Would you please output the lines from the one holding "Page size: 2576x1449." to the end of the entries, exactly and with no others?
START Dataset records
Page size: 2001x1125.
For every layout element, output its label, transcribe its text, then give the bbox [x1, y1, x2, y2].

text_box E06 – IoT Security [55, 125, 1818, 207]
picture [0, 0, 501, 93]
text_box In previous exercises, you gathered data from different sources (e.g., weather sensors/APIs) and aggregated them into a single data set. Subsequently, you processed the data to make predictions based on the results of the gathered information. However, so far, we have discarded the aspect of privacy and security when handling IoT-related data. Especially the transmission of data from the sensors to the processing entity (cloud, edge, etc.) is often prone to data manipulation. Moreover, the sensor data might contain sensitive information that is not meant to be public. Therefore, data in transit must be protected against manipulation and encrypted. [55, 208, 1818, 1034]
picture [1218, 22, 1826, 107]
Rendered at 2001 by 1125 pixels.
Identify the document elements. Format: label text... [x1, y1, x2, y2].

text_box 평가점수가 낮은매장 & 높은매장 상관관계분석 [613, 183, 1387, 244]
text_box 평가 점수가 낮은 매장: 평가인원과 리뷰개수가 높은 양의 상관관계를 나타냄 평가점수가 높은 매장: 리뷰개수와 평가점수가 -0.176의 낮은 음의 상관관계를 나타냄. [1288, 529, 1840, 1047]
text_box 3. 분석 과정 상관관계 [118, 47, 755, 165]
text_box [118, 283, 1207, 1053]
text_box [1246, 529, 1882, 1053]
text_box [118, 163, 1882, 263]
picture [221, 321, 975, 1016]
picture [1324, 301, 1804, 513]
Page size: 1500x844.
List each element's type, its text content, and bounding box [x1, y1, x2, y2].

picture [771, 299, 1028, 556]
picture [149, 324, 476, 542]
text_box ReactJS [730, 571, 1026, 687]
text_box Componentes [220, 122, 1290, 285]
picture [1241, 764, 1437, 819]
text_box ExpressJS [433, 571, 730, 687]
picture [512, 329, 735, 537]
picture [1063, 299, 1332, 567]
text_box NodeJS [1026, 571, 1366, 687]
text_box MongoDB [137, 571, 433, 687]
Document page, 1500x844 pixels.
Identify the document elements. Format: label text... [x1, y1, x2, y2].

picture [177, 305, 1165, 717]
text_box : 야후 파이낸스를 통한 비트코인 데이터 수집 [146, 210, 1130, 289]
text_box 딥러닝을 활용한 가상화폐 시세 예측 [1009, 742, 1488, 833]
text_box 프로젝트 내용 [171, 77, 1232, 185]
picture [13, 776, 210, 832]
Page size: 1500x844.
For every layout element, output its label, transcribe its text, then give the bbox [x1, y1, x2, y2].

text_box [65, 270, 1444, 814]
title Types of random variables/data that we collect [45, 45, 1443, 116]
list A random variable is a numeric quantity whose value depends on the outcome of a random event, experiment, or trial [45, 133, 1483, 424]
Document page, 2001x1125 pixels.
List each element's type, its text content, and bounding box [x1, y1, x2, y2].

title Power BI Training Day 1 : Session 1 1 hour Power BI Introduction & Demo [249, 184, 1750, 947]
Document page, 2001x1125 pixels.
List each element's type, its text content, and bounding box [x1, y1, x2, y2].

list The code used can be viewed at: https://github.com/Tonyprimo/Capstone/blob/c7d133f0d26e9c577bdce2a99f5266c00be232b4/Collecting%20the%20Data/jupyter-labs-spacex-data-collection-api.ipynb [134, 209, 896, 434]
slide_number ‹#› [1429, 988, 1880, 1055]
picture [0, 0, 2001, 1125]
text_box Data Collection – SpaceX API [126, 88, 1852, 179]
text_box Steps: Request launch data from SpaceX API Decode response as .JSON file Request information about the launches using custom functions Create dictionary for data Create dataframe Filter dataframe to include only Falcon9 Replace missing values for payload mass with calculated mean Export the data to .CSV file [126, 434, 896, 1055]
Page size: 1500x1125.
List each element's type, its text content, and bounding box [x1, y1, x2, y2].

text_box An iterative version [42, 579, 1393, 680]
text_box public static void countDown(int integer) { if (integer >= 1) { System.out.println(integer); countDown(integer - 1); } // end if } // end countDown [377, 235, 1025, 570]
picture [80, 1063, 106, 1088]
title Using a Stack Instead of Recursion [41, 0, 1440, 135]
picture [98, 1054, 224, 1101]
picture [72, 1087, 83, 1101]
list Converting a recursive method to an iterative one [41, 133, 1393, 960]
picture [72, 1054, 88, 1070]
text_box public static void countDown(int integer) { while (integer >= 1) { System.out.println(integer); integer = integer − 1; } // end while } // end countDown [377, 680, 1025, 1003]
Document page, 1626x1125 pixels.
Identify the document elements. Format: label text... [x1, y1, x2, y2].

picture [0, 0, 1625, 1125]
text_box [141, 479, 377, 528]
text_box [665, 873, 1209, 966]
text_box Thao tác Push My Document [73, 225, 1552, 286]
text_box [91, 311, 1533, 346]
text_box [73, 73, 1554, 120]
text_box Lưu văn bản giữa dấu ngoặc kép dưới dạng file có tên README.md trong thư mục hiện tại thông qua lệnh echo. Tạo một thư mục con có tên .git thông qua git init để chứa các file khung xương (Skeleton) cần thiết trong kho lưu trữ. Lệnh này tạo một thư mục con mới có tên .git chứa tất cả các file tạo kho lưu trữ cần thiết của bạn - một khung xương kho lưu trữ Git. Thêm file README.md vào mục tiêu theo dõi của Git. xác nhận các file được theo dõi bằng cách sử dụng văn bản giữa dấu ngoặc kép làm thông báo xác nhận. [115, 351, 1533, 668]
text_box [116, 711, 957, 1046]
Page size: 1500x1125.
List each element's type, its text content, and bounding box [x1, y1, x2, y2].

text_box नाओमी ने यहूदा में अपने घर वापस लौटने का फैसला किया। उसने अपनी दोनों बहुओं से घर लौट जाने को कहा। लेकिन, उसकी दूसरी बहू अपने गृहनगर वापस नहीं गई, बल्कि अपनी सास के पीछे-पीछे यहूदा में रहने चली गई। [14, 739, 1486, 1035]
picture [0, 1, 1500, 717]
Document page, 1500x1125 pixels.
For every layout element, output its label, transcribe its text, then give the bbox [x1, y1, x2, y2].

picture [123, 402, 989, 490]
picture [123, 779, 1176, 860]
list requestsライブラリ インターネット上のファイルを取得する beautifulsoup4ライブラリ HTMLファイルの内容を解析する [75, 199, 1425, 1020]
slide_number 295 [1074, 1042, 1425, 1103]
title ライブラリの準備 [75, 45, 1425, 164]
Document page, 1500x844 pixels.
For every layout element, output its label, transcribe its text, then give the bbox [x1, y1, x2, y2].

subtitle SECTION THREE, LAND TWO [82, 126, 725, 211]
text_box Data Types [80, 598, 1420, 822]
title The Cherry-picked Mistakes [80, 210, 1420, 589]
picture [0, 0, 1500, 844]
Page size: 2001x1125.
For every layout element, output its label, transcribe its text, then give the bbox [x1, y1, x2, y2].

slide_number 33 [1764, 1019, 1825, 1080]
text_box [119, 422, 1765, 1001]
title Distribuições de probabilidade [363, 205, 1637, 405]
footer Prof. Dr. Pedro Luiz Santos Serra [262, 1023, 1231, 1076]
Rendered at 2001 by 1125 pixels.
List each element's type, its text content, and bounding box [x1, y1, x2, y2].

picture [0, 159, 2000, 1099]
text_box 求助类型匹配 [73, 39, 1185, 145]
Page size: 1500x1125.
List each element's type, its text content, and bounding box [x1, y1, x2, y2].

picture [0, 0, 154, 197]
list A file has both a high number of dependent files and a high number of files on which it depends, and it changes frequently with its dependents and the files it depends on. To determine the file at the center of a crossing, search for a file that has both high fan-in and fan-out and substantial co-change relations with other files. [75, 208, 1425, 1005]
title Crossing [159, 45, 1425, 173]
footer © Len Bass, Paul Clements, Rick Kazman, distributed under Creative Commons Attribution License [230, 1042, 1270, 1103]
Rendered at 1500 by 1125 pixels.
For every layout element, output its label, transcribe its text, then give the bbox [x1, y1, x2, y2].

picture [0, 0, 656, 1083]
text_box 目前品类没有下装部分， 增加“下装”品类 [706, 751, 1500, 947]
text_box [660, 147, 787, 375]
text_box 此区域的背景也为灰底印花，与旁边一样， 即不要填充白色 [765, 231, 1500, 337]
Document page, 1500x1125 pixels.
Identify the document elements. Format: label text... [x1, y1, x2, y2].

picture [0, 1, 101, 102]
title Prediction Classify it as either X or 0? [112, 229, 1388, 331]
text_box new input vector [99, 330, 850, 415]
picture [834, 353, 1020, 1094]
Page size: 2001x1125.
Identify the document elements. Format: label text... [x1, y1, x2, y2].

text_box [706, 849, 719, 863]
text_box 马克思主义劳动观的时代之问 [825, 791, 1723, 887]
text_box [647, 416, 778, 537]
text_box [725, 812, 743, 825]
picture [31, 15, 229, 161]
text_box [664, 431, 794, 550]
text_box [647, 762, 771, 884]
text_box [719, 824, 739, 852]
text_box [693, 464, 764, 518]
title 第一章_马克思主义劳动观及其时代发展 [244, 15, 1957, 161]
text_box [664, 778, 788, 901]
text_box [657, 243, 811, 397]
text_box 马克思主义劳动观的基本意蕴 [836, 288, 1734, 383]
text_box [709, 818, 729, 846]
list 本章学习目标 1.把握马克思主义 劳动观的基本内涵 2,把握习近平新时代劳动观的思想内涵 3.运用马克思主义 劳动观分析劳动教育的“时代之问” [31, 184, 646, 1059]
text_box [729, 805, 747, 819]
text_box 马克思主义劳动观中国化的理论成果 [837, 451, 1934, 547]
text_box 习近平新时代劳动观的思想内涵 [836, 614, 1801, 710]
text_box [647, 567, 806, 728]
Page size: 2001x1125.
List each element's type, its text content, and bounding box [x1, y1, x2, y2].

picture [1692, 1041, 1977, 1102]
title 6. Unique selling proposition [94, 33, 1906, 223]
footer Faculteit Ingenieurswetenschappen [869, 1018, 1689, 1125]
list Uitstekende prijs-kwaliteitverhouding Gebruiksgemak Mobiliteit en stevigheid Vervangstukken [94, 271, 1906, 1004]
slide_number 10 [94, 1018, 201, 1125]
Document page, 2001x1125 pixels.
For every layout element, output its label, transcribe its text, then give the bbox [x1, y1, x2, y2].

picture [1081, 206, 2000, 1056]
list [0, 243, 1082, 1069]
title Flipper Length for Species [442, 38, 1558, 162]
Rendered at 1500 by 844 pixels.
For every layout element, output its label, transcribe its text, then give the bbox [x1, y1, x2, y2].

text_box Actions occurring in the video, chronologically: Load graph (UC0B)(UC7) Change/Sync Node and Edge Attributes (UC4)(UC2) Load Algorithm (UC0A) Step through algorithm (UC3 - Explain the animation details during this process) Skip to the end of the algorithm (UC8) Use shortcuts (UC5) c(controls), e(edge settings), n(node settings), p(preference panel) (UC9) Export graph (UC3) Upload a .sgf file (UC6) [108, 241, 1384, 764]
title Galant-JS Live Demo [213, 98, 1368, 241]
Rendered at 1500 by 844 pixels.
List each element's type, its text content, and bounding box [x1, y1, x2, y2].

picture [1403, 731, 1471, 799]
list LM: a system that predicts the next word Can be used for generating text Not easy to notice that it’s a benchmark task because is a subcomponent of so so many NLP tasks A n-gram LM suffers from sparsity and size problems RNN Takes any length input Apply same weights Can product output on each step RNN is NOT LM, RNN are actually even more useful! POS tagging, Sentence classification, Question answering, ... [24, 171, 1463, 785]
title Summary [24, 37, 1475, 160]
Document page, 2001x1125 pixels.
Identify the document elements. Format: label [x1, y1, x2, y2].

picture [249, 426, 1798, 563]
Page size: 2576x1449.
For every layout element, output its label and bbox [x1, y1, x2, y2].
END Dataset records
> **Answer to this problem**
Page size: 2576x1449.
For every layout element, output its label and bbox [x1, y1, x2, y2].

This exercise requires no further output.